EXERCISE DESCRIPTION:
Say how many lines in the entries hold the word "resolve", and reply with that number only.

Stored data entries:
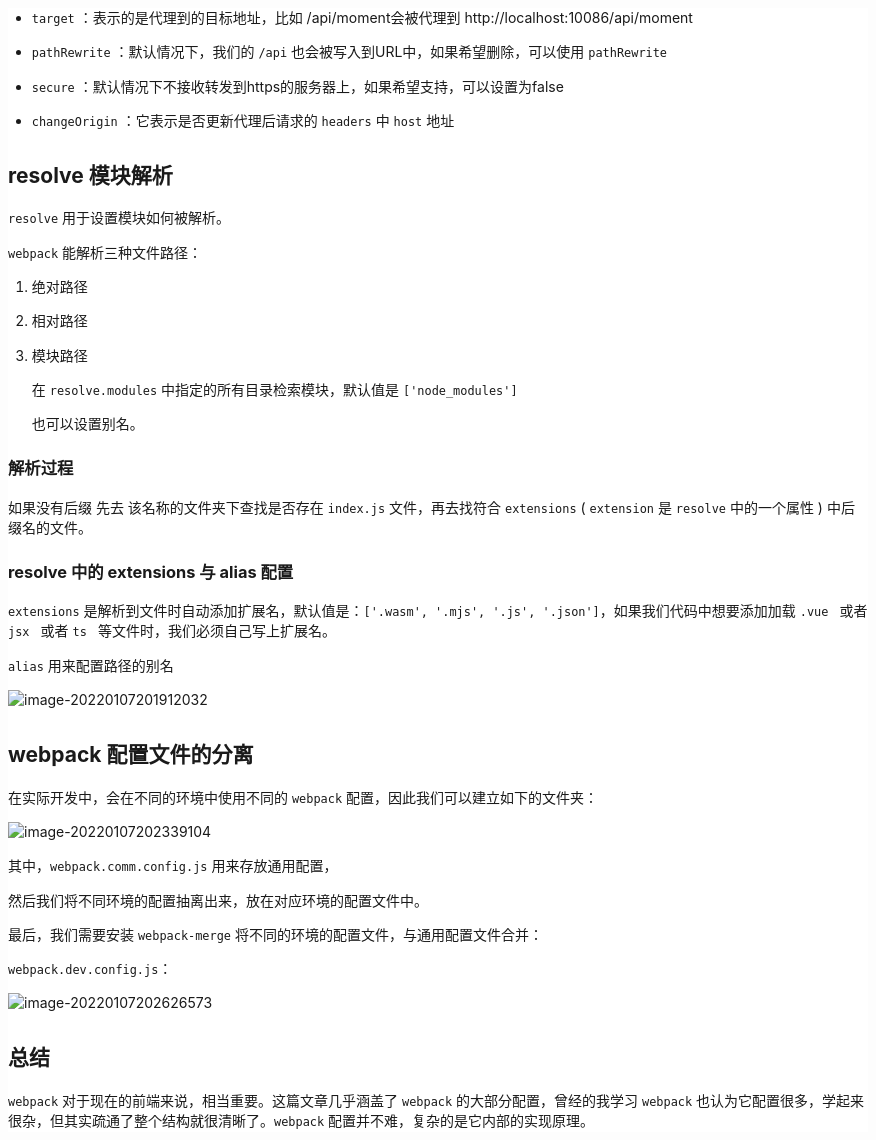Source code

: * `target` ：表示的是代理到的目标地址，比如 /api/moment会被代理到 http://localhost:10086/api/moment

* `pathRewrite` ：默认情况下，我们的 `/api` 也会被写入到URL中，如果希望删除，可以使用 `pathRewrite`

* `secure` ：默认情况下不接收转发到https的服务器上，如果希望支持，可以设置为false

* `changeOrigin` ：它表示是否更新代理后请求的 `headers` 中 `host` 地址

## resolve 模块解析

`resolve` 用于设置模块如何被解析。

`webpack` 能解析三种文件路径：

1. 绝对路径

2. 相对路径

3. 模块路径

   在 `resolve.modules` 中指定的所有目录检索模块，默认值是 `['node_modules']`

   也可以设置别名。

### 解析过程

如果没有后缀 先去 该名称的文件夹下查找是否存在 `index.js` 文件，再去找符合 `extensions`  ( `extension` 是 `resolve` 中的一个属性 ) 中后缀名的文件。

### resolve 中的 extensions 与 alias 配置

`extensions` 是解析到文件时自动添加扩展名，默认值是：`['.wasm', '.mjs', '.js', '.json']`，如果我们代码中想要添加加载 `.vue ` 或者 `jsx ` 或者 `ts ` 等文件时，我们必须自己写上扩展名。

`alias` 用来配置路径的别名

![image-20220107201912032](https://codertzm.oss-cn-chengdu.aliyuncs.com/image-20220107201912032.png)

## webpack 配置文件的分离

在实际开发中，会在不同的环境中使用不同的 `webpack` 配置，因此我们可以建立如下的文件夹：

![image-20220107202339104](https://codertzm.oss-cn-chengdu.aliyuncs.com/image-20220107202339104.png)

其中，`webpack.comm.config.js` 用来存放通用配置，

然后我们将不同环境的配置抽离出来，放在对应环境的配置文件中。

最后，我们需要安装 `webpack-merge` 将不同的环境的配置文件，与通用配置文件合并：

`webpack.dev.config.js`：

![image-20220107202626573](https://codertzm.oss-cn-chengdu.aliyuncs.com/image-20220107202626573.png)

## 总结

`webpack` 对于现在的前端来说，相当重要。这篇文章几乎涵盖了 `webpack` 的大部分配置，曾经的我学习 `webpack` 也认为它配置很多，学起来很杂，但其实疏通了整个结构就很清晰了。`webpack` 配置并不难，复杂的是它内部的实现原理。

WRITTEN ANSWER:
5